**TEXT SHOWN**
━━━━

Then we can take necessary steps collectively by responding ably to any human-induced and -driven existential threat to future human well being and environmental health. A first step: immediately provide universal, free, safe, easily accessible, voluntary male conception.
The ease with which patriarchal societies burden females alone with the whole task of restraining births is the greatest unfairness of my lifetime. Now here males must become equally engaged by acknowledging, addressing and overcoming the human population explosion. Historically, males have behaved in woefully inadequate, irresponsible ways when it comes to moving forward sustainably. Elder males and all self-proclaimed masters of the universe in my generation can claim responsibility for mortgaging the future of children everywhere and stealing their birthright.
With every good wish and abiding hope,
S.
In my estimation, the fact is that 10 to 20 percent of people can and do choose to live reasonably. We can deliberately elect to limit our resource uses, our travel (except from necessity), the size of our homes, the number of children that we have and so on to be supportive of the world and life in the future. (Some, the financially poor, have no choice in the matter, anyway, to be delimited.)
If our curtailment patterns wreck the economy and financial system as they are currently set up to be, good. It is good because our current ways of supporting both areas of our social system are not sustainable in the long run. So we need a new paradigm and operational format in place since the alternative is not acceptable. Period!
The problem, as I see it, is that we have to convince the other 80 to 90 percent of people to also change ways. This is not easy as they are so acclimated to the current ways of life that they have. Their jobs are also dependent on the current system in place for many of them. Nonetheless, we have to try to do so.
Future life on planet Earth depends on this undertaking from us. So get cracking to educate others, please!
Sally Dugman is a writer from MA, USA.

━━━━

**LISTED ENTRIES**
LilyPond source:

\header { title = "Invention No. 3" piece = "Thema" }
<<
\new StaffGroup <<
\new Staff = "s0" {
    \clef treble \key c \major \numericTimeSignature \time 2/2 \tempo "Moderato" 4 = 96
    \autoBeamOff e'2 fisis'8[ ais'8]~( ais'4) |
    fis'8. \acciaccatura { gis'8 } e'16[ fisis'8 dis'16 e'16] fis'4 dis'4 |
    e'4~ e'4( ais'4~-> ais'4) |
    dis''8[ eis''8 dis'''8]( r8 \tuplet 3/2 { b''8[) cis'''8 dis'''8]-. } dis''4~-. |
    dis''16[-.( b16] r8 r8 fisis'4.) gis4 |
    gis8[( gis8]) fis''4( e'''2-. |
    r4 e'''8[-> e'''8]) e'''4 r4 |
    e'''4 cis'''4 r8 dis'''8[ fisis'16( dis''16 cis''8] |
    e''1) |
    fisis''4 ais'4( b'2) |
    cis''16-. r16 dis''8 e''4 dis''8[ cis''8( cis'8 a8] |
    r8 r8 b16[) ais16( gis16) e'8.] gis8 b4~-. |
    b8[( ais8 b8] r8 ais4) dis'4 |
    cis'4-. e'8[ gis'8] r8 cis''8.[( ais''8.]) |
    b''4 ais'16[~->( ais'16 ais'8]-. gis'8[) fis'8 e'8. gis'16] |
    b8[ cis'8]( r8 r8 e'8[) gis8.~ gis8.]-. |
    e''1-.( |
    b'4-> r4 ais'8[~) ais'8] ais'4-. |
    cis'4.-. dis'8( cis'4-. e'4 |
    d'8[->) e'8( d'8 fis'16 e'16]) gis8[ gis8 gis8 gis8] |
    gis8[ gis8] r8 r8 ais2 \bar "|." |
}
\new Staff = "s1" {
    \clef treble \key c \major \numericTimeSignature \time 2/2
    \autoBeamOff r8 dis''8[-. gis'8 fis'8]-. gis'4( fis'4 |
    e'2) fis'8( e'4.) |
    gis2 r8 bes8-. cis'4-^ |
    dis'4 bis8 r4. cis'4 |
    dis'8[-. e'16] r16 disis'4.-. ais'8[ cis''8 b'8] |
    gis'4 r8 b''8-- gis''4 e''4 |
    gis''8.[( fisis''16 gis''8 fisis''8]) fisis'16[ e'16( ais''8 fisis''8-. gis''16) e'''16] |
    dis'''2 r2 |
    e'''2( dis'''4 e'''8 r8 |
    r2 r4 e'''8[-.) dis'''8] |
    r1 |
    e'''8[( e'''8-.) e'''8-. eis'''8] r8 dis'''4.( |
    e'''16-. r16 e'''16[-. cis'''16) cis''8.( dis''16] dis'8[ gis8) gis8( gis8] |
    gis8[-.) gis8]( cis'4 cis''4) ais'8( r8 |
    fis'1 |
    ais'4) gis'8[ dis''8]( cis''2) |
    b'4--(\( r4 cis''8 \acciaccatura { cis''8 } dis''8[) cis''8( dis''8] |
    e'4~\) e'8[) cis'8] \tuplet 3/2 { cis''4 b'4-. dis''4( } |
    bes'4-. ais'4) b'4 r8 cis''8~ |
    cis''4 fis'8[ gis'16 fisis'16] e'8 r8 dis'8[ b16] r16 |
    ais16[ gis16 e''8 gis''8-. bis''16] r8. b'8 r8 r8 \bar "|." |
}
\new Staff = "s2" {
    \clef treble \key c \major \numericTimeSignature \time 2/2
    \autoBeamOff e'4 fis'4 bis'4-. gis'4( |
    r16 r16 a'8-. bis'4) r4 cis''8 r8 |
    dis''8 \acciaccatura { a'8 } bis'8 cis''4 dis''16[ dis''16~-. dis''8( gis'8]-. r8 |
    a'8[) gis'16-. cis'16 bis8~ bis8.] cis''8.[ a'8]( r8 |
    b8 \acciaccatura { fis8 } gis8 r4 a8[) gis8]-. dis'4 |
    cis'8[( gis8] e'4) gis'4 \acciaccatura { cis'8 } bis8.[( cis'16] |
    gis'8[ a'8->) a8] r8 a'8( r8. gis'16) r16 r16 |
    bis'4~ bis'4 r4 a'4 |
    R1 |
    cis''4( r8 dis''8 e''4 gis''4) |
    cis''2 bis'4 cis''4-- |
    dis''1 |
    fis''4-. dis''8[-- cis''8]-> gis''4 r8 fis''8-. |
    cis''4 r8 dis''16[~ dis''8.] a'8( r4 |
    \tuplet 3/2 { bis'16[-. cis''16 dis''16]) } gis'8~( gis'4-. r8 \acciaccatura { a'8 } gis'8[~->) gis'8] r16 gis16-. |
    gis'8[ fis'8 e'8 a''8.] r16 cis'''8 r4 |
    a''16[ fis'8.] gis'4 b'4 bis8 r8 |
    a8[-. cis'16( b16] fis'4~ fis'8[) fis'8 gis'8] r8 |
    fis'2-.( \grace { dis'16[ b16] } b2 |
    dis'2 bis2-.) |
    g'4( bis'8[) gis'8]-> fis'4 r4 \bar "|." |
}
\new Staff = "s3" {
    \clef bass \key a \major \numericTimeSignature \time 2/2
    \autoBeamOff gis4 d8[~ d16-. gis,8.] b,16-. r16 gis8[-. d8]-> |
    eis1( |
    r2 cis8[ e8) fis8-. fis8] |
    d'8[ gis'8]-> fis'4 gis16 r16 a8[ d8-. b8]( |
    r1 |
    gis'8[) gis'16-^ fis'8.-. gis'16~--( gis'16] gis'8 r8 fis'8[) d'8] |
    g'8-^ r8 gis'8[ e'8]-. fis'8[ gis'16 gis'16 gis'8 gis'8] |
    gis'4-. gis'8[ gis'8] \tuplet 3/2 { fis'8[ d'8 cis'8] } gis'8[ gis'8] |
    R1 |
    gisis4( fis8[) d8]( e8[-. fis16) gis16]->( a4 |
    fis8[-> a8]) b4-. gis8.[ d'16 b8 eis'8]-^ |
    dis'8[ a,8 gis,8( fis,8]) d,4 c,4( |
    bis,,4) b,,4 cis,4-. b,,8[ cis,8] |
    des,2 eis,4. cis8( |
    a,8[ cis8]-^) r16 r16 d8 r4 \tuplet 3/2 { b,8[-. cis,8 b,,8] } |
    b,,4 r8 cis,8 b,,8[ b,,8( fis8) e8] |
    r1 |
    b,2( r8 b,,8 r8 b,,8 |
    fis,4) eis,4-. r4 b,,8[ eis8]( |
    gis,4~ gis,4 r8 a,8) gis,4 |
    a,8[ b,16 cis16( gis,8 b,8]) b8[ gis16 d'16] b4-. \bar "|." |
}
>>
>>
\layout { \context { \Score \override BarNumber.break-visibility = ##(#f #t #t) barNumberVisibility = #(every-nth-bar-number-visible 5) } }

━━━━

In the text on population and sustainable living, what percentage of people does the writer estimate can and do choose to live reasonably?

**ANSWER TO THIS EXERCISE**
10 to 20 percent